Une étude publiée dans PLoS One a développé des modèles prédictifs de pronostic du CSTN avec une performance prédictive supérieure à 0,94, alors qu'aucune étude antérieure n'avait démontré un modèle avec une performance prédictive supérieure à 0,85. L'application de neuf marqueurs sélectionnés à cinq ensembles de données indépendants a démontré leur potentiel en tant que marqueurs pronostiques spécifiques du CSTN. La plupart de ces gènes, notamment GPR61, PZP, IGFL1 et AHCTF1, sont associés à la survie globale des patients atteints de CSTN.
Dans une analyse distincte publiée dans Genome Medicine, les investigateurs ont généré un atlas unicellulaire à haute résolution utilisant 129 433 cellules provenant de 14 modèles de xénogreffes dérivées de patients atteints de CSTN présentant une maladie résiduelle après chimiothérapie néoadjuvante.
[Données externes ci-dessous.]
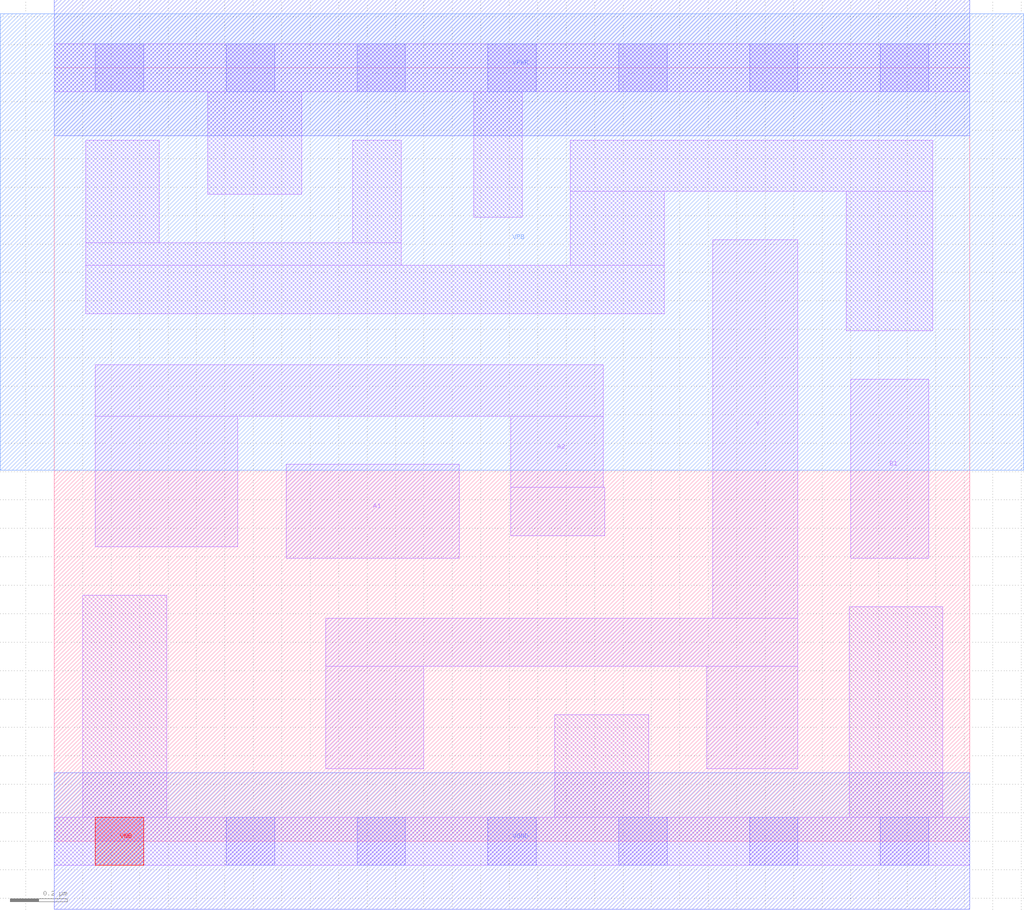
<source format=lef>
# Copyright 2020 The SkyWater PDK Authors
#
# Licensed under the Apache License, Version 2.0 (the "License");
# you may not use this file except in compliance with the License.
# You may obtain a copy of the License at
#
#     https://www.apache.org/licenses/LICENSE-2.0
#
# Unless required by applicable law or agreed to in writing, software
# distributed under the License is distributed on an "AS IS" BASIS,
# WITHOUT WARRANTIES OR CONDITIONS OF ANY KIND, either express or implied.
# See the License for the specific language governing permissions and
# limitations under the License.
#
# SPDX-License-Identifier: Apache-2.0

VERSION 5.7 ;
  NOWIREEXTENSIONATPIN ON ;
  DIVIDERCHAR "/" ;
  BUSBITCHARS "[]" ;
MACRO sky130_fd_sc_hd__a21oi_2
  CLASS CORE ;
  FOREIGN sky130_fd_sc_hd__a21oi_2 ;
  ORIGIN  0.000000  0.000000 ;
  SIZE  3.220000 BY  2.720000 ;
  SYMMETRY X Y R90 ;
  SITE unithd ;
  PIN A1
    ANTENNAGATEAREA  0.495000 ;
    DIRECTION INPUT ;
    USE SIGNAL ;
    PORT
      LAYER li1 ;
        RECT 0.815000 0.995000 1.425000 1.325000 ;
    END
  END A1
  PIN A2
    ANTENNAGATEAREA  0.495000 ;
    DIRECTION INPUT ;
    USE SIGNAL ;
    PORT
      LAYER li1 ;
        RECT 0.145000 1.035000 0.645000 1.495000 ;
        RECT 0.145000 1.495000 1.930000 1.675000 ;
        RECT 1.605000 1.075000 1.935000 1.245000 ;
        RECT 1.605000 1.245000 1.930000 1.495000 ;
    END
  END A2
  PIN B1
    ANTENNAGATEAREA  0.495000 ;
    DIRECTION INPUT ;
    USE SIGNAL ;
    PORT
      LAYER li1 ;
        RECT 2.800000 0.995000 3.075000 1.625000 ;
    END
  END B1
  PIN VNB
    PORT
      LAYER pwell ;
        RECT 0.145000 -0.085000 0.315000 0.085000 ;
    END
  END VNB
  PIN VPB
    PORT
      LAYER nwell ;
        RECT -0.190000 1.305000 3.410000 2.910000 ;
    END
  END VPB
  PIN Y
    ANTENNADIFFAREA  0.627500 ;
    DIRECTION OUTPUT ;
    USE SIGNAL ;
    PORT
      LAYER li1 ;
        RECT 0.955000 0.255000 1.300000 0.615000 ;
        RECT 0.955000 0.615000 2.615000 0.785000 ;
        RECT 2.295000 0.255000 2.615000 0.615000 ;
        RECT 2.315000 0.785000 2.615000 2.115000 ;
    END
  END Y
  PIN VGND
    DIRECTION INOUT ;
    SHAPE ABUTMENT ;
    USE GROUND ;
    PORT
      LAYER met1 ;
        RECT 0.000000 -0.240000 3.220000 0.240000 ;
    END
  END VGND
  PIN VPWR
    DIRECTION INOUT ;
    SHAPE ABUTMENT ;
    USE POWER ;
    PORT
      LAYER met1 ;
        RECT 0.000000 2.480000 3.220000 2.960000 ;
    END
  END VPWR
  OBS
    LAYER li1 ;
      RECT 0.000000 -0.085000 3.220000 0.085000 ;
      RECT 0.000000  2.635000 3.220000 2.805000 ;
      RECT 0.100000  0.085000 0.395000 0.865000 ;
      RECT 0.110000  1.855000 2.145000 2.025000 ;
      RECT 0.110000  2.025000 1.220000 2.105000 ;
      RECT 0.110000  2.105000 0.370000 2.465000 ;
      RECT 0.540000  2.275000 0.870000 2.635000 ;
      RECT 1.050000  2.105000 1.220000 2.465000 ;
      RECT 1.475000  2.195000 1.645000 2.635000 ;
      RECT 1.760000  0.085000 2.090000 0.445000 ;
      RECT 1.815000  2.025000 2.145000 2.285000 ;
      RECT 1.815000  2.285000 3.090000 2.465000 ;
      RECT 2.785000  1.795000 3.090000 2.285000 ;
      RECT 2.795000  0.085000 3.125000 0.825000 ;
    LAYER mcon ;
      RECT 0.145000 -0.085000 0.315000 0.085000 ;
      RECT 0.145000  2.635000 0.315000 2.805000 ;
      RECT 0.605000 -0.085000 0.775000 0.085000 ;
      RECT 0.605000  2.635000 0.775000 2.805000 ;
      RECT 1.065000 -0.085000 1.235000 0.085000 ;
      RECT 1.065000  2.635000 1.235000 2.805000 ;
      RECT 1.525000 -0.085000 1.695000 0.085000 ;
      RECT 1.525000  2.635000 1.695000 2.805000 ;
      RECT 1.985000 -0.085000 2.155000 0.085000 ;
      RECT 1.985000  2.635000 2.155000 2.805000 ;
      RECT 2.445000 -0.085000 2.615000 0.085000 ;
      RECT 2.445000  2.635000 2.615000 2.805000 ;
      RECT 2.905000 -0.085000 3.075000 0.085000 ;
      RECT 2.905000  2.635000 3.075000 2.805000 ;
  END
END sky130_fd_sc_hd__a21oi_2
END LIBRARY

</source>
Le regroupement non supervisé a identifié quatre états cellulaires cancéreux transcriptomiquement distincts partagés entre les modèles, enrichis dans les voies liées au développement, à l'hypoxie, à la signalisation de l'interféron, à l'instabilité chromosomique et aux dommages de l'ADN. Deux des états cellulaires identifiés, liés à l'hypoxie et à la signalisation de l'interféron, partageaient des caractéristiques transcriptionnelles associées aux cellules persistantes tolérantes aux médicaments. Les populations liées à l'hypoxie ne montraient aucune association avec le statut mutationnel, suggérant que les mécanismes de résistance pourraient être pilotés par des voies épigénétiques plutôt que génétiques. La validation à travers de multiples cohortes indépendantes de CSTN a confirmé que les voies dérégulées observées dans la maladie résiduelle étaient déjà présentes dans les tumeurs naïves de chimiothérapie, et que les états cellulaires persistaient dans la maladie métastatique distante et étaient associés au pronostic et à la réponse au traitement. Des expériences fonctionnelles in vitro ont montré que l'inhibition de la lysine déméthylase KDM5B supprimait l'émergence de cellules persistantes tolérantes aux médicaments, indiquant qu'une modulation épigénétique pourrait aider à prévenir le développement de la résistance dans le CSTN.
Le cancer du sein triple négatif est un sous-type de cancer du sein représentant environ 15 à 20 % de tous les cas de cancer du sein, défini par l'absence d'expression des récepteurs des œstrogènes, des récepteurs de la progestérone et de HER2, et présentant le comportement le plus agressif et le plus mauvais pronostic.